* _Records for this exercise_
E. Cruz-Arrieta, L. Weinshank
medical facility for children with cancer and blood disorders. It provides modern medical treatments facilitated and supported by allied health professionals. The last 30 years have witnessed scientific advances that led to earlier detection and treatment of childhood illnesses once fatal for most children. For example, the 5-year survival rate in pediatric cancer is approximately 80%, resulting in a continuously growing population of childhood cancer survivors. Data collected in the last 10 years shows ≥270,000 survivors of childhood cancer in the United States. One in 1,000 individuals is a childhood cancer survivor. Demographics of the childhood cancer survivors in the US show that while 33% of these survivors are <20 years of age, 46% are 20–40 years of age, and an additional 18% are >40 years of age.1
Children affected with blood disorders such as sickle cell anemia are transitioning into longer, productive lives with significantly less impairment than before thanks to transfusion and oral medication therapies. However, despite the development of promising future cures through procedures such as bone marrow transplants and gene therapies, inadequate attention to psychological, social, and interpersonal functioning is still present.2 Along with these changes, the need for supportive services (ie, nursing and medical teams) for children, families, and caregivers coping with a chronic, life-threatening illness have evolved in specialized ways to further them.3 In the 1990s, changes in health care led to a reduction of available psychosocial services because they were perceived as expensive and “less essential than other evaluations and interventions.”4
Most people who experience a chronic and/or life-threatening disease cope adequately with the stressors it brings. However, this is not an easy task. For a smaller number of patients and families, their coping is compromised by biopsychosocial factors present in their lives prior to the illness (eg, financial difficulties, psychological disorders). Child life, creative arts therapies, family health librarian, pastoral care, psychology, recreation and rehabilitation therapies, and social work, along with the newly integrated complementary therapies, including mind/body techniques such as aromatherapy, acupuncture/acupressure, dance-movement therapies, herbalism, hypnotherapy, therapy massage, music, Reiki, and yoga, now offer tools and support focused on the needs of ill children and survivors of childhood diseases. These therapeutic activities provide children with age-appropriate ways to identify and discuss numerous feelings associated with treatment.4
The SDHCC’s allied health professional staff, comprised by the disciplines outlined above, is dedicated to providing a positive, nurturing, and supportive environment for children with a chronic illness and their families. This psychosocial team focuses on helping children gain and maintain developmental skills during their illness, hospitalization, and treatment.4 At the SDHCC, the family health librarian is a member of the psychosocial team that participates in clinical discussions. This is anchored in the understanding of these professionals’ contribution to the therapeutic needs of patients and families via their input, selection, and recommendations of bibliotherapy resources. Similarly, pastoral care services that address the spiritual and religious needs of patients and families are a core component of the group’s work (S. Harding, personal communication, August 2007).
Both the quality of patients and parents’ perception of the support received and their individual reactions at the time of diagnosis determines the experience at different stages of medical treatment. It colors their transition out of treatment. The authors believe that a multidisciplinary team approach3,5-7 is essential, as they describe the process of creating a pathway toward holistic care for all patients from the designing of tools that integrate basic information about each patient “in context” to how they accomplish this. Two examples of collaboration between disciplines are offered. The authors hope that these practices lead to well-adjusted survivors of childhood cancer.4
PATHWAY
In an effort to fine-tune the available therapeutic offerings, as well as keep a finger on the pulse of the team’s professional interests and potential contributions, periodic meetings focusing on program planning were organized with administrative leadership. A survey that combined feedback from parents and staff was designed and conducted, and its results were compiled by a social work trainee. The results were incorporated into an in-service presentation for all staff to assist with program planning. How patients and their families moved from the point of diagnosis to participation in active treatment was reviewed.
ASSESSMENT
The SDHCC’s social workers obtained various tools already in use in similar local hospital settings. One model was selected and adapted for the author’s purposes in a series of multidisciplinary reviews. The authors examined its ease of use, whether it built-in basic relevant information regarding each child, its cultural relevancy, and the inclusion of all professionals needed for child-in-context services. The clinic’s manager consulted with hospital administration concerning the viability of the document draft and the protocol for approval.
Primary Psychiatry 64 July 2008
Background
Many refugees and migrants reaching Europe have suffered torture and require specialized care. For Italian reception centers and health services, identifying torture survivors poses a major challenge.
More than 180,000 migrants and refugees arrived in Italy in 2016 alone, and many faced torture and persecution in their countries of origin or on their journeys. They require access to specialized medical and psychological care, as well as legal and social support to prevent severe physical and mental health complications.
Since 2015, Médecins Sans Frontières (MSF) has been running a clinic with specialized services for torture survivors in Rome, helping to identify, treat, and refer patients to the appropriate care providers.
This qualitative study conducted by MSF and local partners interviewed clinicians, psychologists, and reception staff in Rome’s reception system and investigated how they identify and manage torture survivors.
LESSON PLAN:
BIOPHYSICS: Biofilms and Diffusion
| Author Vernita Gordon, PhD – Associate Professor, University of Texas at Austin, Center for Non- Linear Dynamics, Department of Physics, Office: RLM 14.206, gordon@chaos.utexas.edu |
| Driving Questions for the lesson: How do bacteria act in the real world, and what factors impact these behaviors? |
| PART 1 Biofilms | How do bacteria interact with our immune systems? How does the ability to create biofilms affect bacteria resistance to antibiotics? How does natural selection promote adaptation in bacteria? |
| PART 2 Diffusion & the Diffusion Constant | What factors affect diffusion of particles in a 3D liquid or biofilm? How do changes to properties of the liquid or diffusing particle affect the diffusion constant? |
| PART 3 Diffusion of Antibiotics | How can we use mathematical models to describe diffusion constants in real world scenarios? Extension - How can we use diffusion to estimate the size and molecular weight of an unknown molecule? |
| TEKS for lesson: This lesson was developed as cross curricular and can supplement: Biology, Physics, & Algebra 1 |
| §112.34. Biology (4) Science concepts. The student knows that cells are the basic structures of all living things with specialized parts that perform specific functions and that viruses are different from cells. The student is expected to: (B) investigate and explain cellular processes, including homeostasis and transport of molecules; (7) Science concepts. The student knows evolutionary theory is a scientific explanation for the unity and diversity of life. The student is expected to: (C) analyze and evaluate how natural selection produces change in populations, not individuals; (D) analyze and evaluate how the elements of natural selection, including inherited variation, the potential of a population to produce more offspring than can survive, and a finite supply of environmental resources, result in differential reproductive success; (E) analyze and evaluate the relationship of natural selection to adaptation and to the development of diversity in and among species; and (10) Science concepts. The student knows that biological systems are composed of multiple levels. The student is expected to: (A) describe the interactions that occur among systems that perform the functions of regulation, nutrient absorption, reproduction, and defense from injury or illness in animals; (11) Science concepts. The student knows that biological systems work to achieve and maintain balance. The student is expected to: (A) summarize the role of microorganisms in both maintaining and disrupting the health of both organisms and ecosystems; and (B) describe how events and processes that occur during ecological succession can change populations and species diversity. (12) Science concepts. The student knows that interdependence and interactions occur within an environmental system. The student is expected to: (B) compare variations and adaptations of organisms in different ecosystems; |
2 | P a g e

* _Required action_
Report each line of the material in which the string "migrants" occurs.

* _Worked solution_
Many refugees and migrants reaching Europe have suffered torture and require specialized care. For Italian reception centers and health services, identifying torture survivors poses a major challenge.
More than 180,000 migrants and refugees arrived in Italy in 2016 alone, and many faced torture and persecution in their countries of origin or on their journeys. They require access to specialized medical and psychological care, as well as legal and social support to prevent severe physical and mental health complications.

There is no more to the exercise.